Подойдя к начальнику, который одобрительно смотрел на оргию своих подчиненных, Жерар объяснил ему, что его сестра желает уйти. Абруко хотя и удивился, что с его праздника хотят уйти так рано, но не возразил, и пленники — так как нельзя было их называть иначе — отправились в свою хижину, где постарались запереться как можно крепче, счастливые, что им наконец удалось остаться одним. До самого рассвета до их слуха доносился сквозь сон шум танцев и звуки тамтама.
ГЛАВА VIII. Гости или пленники?..
Моеры были не самым диким народом из черной расы. Они до некоторой степени умели обрабатывать землю, содержали скот, изготовляли одежду из коры и довольно искусно украшали свою посуду, они также выделывали железные обручи, которые носили на руках и ногах. Любопытные, беспечные и веселые как дети, они главным образом страстно увлекались танцами, и казалось, у них вовсе не было кровожадных инстинктов.
Жерар узнал из своих долгих бесед с Мреко, что людоедство еще не исчезло на черном материке, что у многих народов Экваториальной Африки оно более или менее практиковалось.
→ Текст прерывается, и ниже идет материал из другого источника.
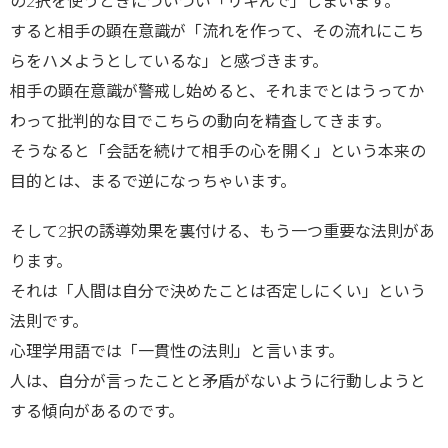
の2択を使うときについつい「リキんで」しまいます。
すると相手の顕在意識が「流れを作って、その流れにこち
らをハメようとしているな」と感づきます。
相手の顕在意識が警戒し始めると、それまでとはうってか
わって批判的な目でこちらの動向を精査してきます。
そうなると「会話を続けて相手の心を開く」という本来の
目的とは、まるで逆になっちゃいます。
そして2択の誘導効果を裏付ける、もう一つ重要な法則があ
ります。
それは「人間は自分で決めたことは否定しにくい」という
法則です。
心理学用語では「一貫性の法則」と言います。
人は、自分が言ったことと矛盾がないように行動しようと
する傾向があるのです。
Чернокожие называют любителей человеческого мяса «валиабанту» — едоки людей. Часто Мреко, рассказывая о каком-нибудь из своих знакомых, прибавлял: он — валиабанту. Однако он с жаром утверждал, что в его племени не было людоедов, что подтверждал и Абруко. Но при этом его лукавые глаза так бегали из стороны в сторону, что трудно было верить его словам, и Жерар не выдумывал, дразня Мартину, что в глазах Абруко он замечал кровожадные мысли.
Что же касается Мреко, то это был добрый парень. Подарив Ле-Гуену еще в начале знакомства трубку, сделанную из горлышка бутылки с тростниковой ручкой, он сразу завоевал себе симпатию славного матроса.
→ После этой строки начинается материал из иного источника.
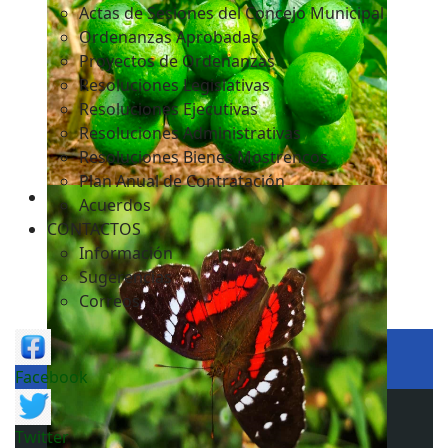
Actas de Sesiones del Concejo Municipal
Ordenanzas Aprobadas
Proyectos de Ordenanzas
Resoluciones Legislativas
Resoluciones Ejecutivas
Resoluciones Administrativas
Resoluciones Bienes Mostrencos
Plan Anual de Contratación
Acuerdos
CONTACTOS
Información
Sugerencias
Correos
Facebook
Twitter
Правда, он сначала преподнес свой подарок Колетте и даже очень огорчился, что «Звезда» не приняла его. Но его внимание осталось все-таки неистощимым. Слыша, что его друзья хотели достать материи, чтобы сшить себе костюмы, он пристал к своему отцу, чтобы тот отправил послов в соседнюю деревню, которая славилась материями с незапамятных времен. Абруко согласился, и в одно прекрасное утро его сын явился с огромным свертком голубой бумажной ткани, которую и положил у ног Колетты. То-то была радость! Они с Мартиной не медля принялись за работу, кроили и шили без отдыха, так что вскоре у всех оказалась смена белья.
Видя это, моерские девушки умоляли, чтобы иих научили шить. Под руководством Мартины они научились понемногу владеть иголкой и сметывать простые платья.
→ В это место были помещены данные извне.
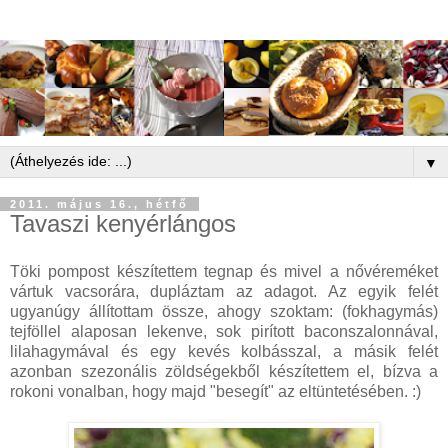
▼
2011. május 16., hétfő
Tavaszi kenyérlángos
Töki pompost készítettem tegnap és mivel a nővéreméket
vártuk vacsorára, dupláztam az adagot. Az egyik felét
ugyanúgy állítottam össze, ahogy szoktam: (fokhagymás)
tejföllel alaposan lekenve, sok pirított baconszalonnával,
lilahagymával és egy kevés kolbásszal, a másik felét
azonban szezonális zöldségekből készítettem el, bízva a
rokoni vonalban, hogy majd "besegít" az eltüntetésében. :)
Пленники так хорошо устроились в своем домике, что дикари не могли налюбоваться. Ле-Гуен с помощью Жерара сделал очень удобные сидения из простого бамбука, стол и гамаки.
Вся деревня сбегалась как на пожар, когда распространялся слух, что белые смастерили новое чудо.
С условием, что начальник возвратит им отнятое оружие, Ле-Гуен обещал и ему изготовить такую же мебель.
Колетта сделалась идолом и моделью для всех туземных девушек, которые охраняли ее всюду, как телохранители, что подчас очень надоедало ей; они до смешного перенимали каждое ее движение.
Жители этой африканской деревни вели странный образ жизни. Благодатный тропический климат не вынуждал здесь к работе, и мужчины проводили почти все время в бездействии, растянувшись в тени и куря огромные трубки, так как дикий табак в изобилии рос в окрестностях.
Только женщины немного работали: они расколачивали кору и ткали, вскапывали землю, чтобы рассадить корни маниокового дерева, или собирали просо и растирали его камнями, сидя на корточках и стрекоча как сороки.